Selon les autorités sanitaires, cette démarche vise à prévenir l’introduction et la propagation de l’épidémie d’Ébola dans la zone de santé de Rutshuru, considérée comme un important carrefour de passage des populations en provenance de Goma et de Butembo, deux villes déjà touchées par cette maladie virale.
Le Médecin chef de la zone de santé de Rutshuru, Christian Bitwayiki, a indiqué que ce plan de contingence, déjà en cours d’exécution, permettra de renforcer les mécanismes de surveillance, de prévention et de riposte afin de barrer la route au virus Ébola et de protéger efficacement la population.
« La zone de santé de Rutshuru n’est pas encore en épidémie de la Maladie a Virus Ebola mais vu les risques élevés dans cette zone étant donné que la zone de santé de Rutshuru est un carrefour de la mobilité des personnes, vous voyez la zone est santé est sur l’axe Butembo-Goma, et des personnes qui viennent de l’Ituri, où l’épidémie a été déclaré, d’autres viennent de l’Ouganda, aussi touché et passent par Binza et Rwanguba pour atteindre Goma, et Goma déjà touché par l’épidémie, la population fréquente plus la ville. Cette situation nous met en risque, voilà pourquoi, nous devons nous préparer » a-t-il fait savoir
Le docteur Christian Bitwayiki a également insisté sur l’implication de toute la communauté dans cette lutte contre la maladie. Il appelle la population à observer rigoureusement les gestes barrières, notamment le lavage régulier des mains, l’évitement des contacts suspects ainsi que le signalement rapide des cas présentant des symptômes liés à Ébola.

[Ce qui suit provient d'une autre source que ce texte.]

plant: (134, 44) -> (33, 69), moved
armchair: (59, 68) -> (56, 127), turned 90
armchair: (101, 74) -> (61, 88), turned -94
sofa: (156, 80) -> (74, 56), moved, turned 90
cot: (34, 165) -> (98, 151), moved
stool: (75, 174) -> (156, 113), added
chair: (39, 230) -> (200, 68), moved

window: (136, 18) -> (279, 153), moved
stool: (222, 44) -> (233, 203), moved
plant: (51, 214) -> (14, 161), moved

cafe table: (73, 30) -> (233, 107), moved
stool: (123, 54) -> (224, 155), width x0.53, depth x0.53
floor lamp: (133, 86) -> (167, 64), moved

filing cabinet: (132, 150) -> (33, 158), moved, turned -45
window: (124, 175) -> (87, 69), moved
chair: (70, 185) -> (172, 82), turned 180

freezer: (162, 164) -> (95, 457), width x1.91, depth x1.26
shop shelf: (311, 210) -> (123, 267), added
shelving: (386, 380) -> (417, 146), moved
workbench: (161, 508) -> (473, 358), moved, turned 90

Il sied de signaler que la flambée épidémique d’Ebola qui sévit en RDC continue de s’étendre. Le directeur général de l’Organisation mondiale de la santé (OMS), Tedros Adhanom Ghebreyesus, a fait état de 600 cas suspects et de 139 décès suspects recensés à ce stade, avertissant que ces chiffres sont appelés à progresser dans les prochains jours.

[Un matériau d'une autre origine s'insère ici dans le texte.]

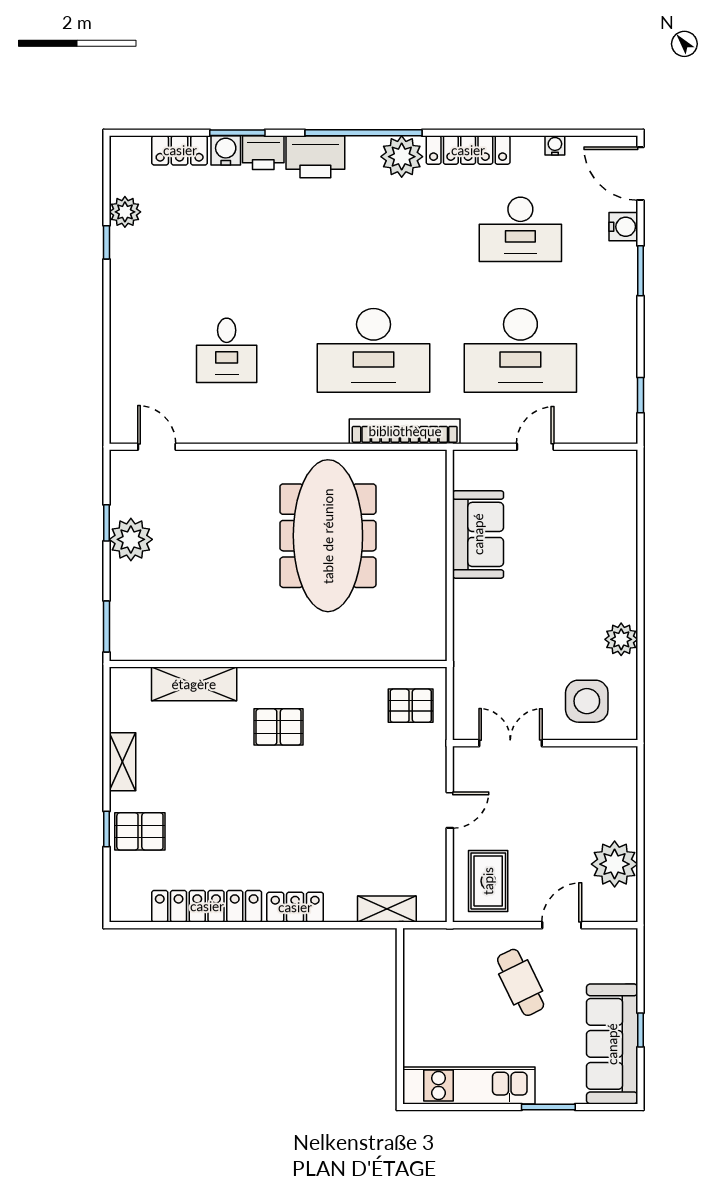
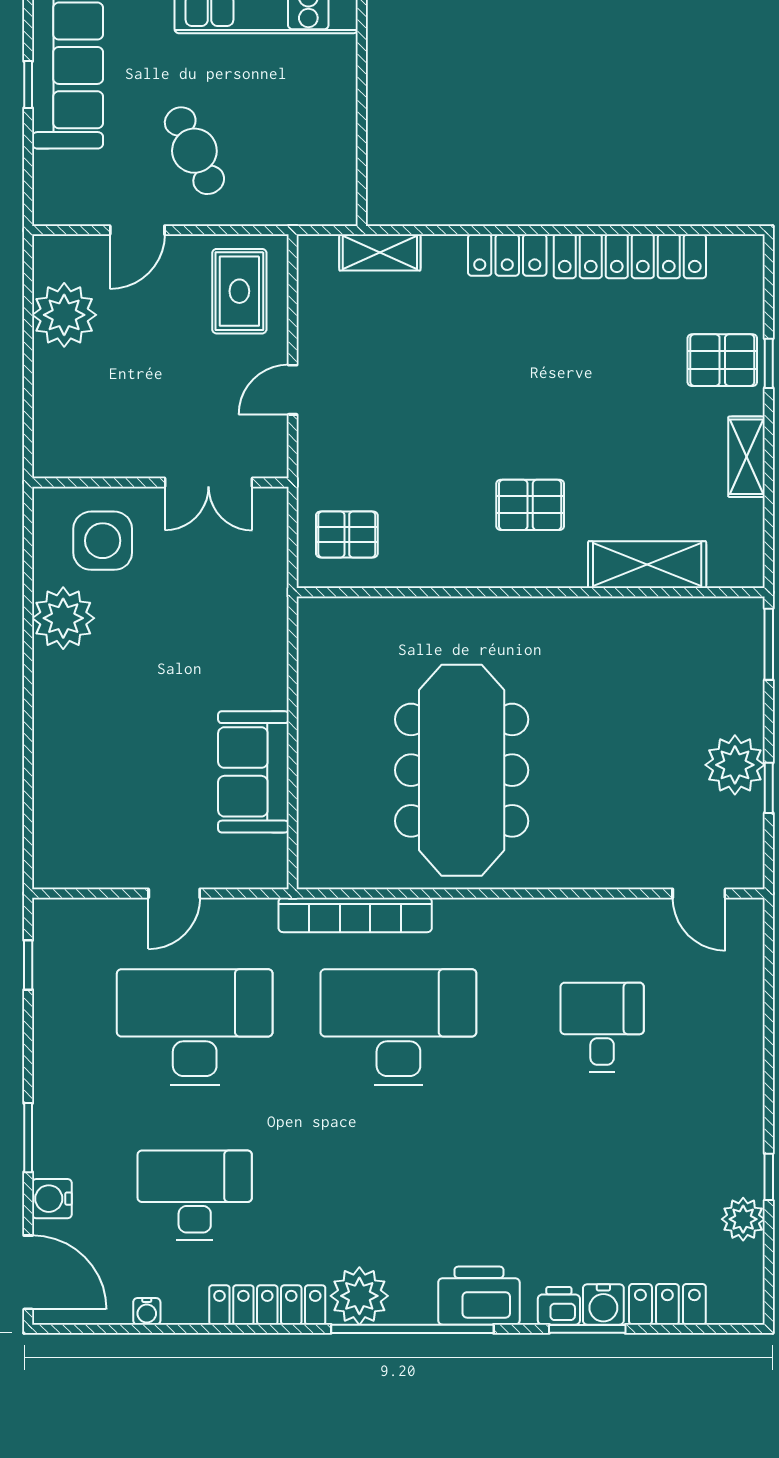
printer: (263, 153) -> (559, 1306), width x0.73, depth x0.81
plant: (621, 639) -> (63, 618), width x1.36, depth x1.36

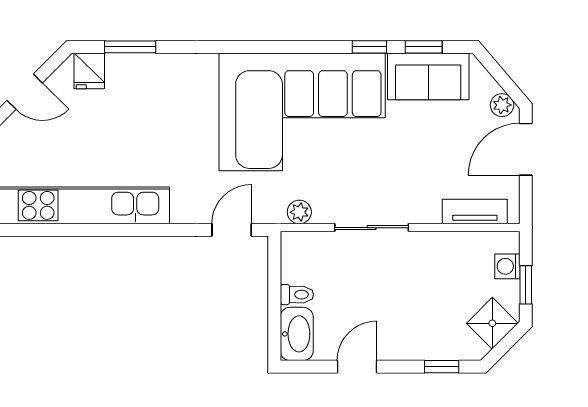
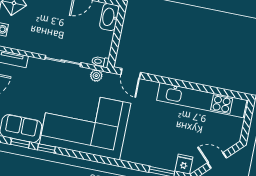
door: (232, 230) -> (131, 74), hinge flipped
toilet: (297, 295) -> (100, 62), moved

Cette annonce intervient au lendemain de la réunion d’un comité d’urgence de l’OMS, qui a conclu mercredi 20 mai que, le risque épidémique était « élevé » aux niveaux national et régional, tout en restant « faible » à l’échelle mondiale. Le comité a par ailleurs estimé que l’épidémie ne répondait pas, pour l’heure, aux critères d’une urgence pandémique.